LAVA: Tobias Wallisser, Alexander Rieck, Chris Bosse
Team: Julian Fahrenkamp (PL), Angelika Hermann, Jan Kozerski, Mikolay Scibisz, Nicola Schunter, Paula Gonzalez, Güley Alagöz, Elise Elsacker, Myung Lee, Yuan Ma, Sebastian Schott, Stephan Albrecht, Stefanie Pesel
Wenzel+Wenzel: Matias Wenzel, Sven Becker, Thilo von Wintzingerode, Erik Muth
Team | Employees Engelsmann Peters, Stuttgart: Stephan Engelsmann, Stefan Peters, Christoph Dengler, Johannes Streib, Valerie Spalding, Christiane Kluge, Martin Beyer, Stefan Leitner, Verena Fuchs, Milos Dimcic)
Living Community: Youth Hostel by LAVA Architekten
Client: Bayrischer Jugendherbergsverband
Architect: LAVA, Wenzel + Wenzel
Structural engineering: Engelsmann Peters, Stuttgart
Location: Bayreuth (DE)
Even in its shape, the youth hostel seems to break new ground: surrounded by open space, it fits into the landscape as an enormous Y, thus reflecting its users: Generation Y. LAVA Architekten have focused particularly on the connection between the interior and exterior spaces. Open areas and sports fields are generous and connected to the youth hostel in various places: via a rooftop terrace, or in another place via a simple entrance on the ground floor.

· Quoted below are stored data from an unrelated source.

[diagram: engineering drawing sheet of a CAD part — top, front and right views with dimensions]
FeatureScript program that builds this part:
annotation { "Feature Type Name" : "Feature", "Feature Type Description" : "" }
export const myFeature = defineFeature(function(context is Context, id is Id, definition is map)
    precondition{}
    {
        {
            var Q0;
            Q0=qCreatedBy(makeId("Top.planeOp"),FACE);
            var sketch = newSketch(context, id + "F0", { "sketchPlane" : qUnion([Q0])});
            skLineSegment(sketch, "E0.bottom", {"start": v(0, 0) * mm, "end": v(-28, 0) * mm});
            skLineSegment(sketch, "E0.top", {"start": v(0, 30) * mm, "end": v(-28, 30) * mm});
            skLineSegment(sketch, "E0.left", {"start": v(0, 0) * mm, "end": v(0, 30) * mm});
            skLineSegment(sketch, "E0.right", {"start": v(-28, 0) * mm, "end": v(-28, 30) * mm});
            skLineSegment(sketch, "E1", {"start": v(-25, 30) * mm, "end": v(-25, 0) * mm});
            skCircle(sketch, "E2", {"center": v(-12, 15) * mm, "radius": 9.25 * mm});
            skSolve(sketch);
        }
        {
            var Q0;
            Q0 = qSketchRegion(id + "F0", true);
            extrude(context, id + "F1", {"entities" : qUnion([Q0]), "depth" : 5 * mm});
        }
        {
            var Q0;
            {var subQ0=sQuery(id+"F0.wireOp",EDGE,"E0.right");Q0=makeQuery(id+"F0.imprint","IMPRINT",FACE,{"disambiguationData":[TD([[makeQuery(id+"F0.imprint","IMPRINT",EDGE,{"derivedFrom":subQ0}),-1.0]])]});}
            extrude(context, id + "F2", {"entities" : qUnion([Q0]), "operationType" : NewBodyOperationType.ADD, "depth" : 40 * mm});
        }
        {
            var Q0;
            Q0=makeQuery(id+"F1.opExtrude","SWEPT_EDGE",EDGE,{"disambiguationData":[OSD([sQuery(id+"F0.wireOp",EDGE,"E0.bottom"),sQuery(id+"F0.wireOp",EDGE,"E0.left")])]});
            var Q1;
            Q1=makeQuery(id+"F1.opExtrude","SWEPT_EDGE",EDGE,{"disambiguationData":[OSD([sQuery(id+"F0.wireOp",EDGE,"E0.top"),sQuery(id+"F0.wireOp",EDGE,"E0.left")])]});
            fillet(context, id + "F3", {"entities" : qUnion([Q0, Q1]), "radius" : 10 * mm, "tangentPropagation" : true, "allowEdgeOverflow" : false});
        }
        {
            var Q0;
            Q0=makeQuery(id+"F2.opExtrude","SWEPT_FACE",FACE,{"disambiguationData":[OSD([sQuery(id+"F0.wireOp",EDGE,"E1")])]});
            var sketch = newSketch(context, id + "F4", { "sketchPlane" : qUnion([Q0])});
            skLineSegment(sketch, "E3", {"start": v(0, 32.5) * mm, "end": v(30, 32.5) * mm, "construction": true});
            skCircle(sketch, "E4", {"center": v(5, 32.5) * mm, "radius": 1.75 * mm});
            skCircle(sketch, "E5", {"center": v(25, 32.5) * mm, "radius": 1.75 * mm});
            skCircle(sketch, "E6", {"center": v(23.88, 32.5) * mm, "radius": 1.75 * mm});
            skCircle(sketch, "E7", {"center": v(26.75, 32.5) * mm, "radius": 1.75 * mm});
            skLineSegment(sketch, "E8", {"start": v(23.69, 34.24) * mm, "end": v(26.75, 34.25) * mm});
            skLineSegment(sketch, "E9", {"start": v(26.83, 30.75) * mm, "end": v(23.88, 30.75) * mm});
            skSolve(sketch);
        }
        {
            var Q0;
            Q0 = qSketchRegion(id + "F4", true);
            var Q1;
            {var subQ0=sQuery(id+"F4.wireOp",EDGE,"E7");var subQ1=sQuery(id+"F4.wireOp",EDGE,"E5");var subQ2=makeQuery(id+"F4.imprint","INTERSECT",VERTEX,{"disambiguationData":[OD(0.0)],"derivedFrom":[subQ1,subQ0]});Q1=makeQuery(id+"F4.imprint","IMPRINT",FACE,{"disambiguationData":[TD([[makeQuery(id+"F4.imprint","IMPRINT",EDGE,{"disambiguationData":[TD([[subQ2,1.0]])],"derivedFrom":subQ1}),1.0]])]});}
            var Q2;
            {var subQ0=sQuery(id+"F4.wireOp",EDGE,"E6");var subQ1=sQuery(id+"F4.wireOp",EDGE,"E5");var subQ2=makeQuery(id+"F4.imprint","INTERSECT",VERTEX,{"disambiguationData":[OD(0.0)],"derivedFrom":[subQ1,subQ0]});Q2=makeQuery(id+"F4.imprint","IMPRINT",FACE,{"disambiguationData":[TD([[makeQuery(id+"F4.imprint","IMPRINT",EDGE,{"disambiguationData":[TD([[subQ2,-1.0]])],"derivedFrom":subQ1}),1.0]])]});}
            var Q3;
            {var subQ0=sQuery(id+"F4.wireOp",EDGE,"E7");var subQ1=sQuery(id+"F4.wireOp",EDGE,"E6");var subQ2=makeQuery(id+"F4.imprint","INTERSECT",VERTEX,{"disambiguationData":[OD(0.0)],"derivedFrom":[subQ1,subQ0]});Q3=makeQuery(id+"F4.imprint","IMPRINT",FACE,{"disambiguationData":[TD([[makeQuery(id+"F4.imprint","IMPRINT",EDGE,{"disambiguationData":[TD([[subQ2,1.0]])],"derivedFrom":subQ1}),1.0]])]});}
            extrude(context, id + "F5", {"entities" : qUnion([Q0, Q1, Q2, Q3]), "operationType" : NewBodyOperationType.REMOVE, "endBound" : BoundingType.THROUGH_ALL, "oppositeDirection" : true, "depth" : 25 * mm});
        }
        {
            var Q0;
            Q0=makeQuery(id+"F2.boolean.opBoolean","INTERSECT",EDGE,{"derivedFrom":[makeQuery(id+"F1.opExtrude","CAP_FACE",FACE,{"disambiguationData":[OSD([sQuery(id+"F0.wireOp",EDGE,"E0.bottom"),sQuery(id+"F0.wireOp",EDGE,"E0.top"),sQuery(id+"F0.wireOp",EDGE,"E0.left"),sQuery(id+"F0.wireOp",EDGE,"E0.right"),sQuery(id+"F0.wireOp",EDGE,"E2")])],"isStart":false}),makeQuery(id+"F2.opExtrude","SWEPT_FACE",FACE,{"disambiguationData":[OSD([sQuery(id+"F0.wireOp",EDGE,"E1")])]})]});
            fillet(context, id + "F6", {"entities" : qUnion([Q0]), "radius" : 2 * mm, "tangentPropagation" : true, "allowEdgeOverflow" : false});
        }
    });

The exterior views of the building show a longitudinal side that is glazed from floor to ceiling and surrounded by an organic-looking, white structure. This traces the connections to the open spaces and creates a visually fluid transition from interior to exterior. There are no sharp corners or edges, but rather soft, rounded borders. On the end faces, small horizontal wooden slats create a sleek conclusion.
The hostel offers space for 180 beds distributed over two storeys. These rooms are found in the fingers of the Y. A central communal area joins the two tracts as a communicative meeting point. A skylight brightens the room and sets the stage for the amphitheatre, which forms the heart of the foyer. Furthermore, there are a dining area, seminar rooms and sports facilities. The bespoke built-in modules are a special highlight; these unite the room dividers, wetrooms and bed niches, enabling a flexible, changeable furnishing concept. As needed, the intelligent system can join rooms with 2, 4 or 6 beds and ensure the best use of space along with innovative design.
The structural, load-transferring elements have been conceptualized with a view to the future. They are located only on the façade and along the corridors, making later transformations possible. Inside, the construction beams also characterize the overall spatial impression. Unclad, they can be seen above and make visible the force paths of the building. Combined with rough materials such as exposed concrete and wooden surfaces, the give the interior space an authentic character. Vivid colours and a graphic guidance system harmoniously round out the modern design of the hostel.
Integration and communality are featured not only in the barrier-free plan, but also in the use of the building itself. Along with the largely customized offers for single people, families and wheelchair users, the hostel also employs many people with special needs.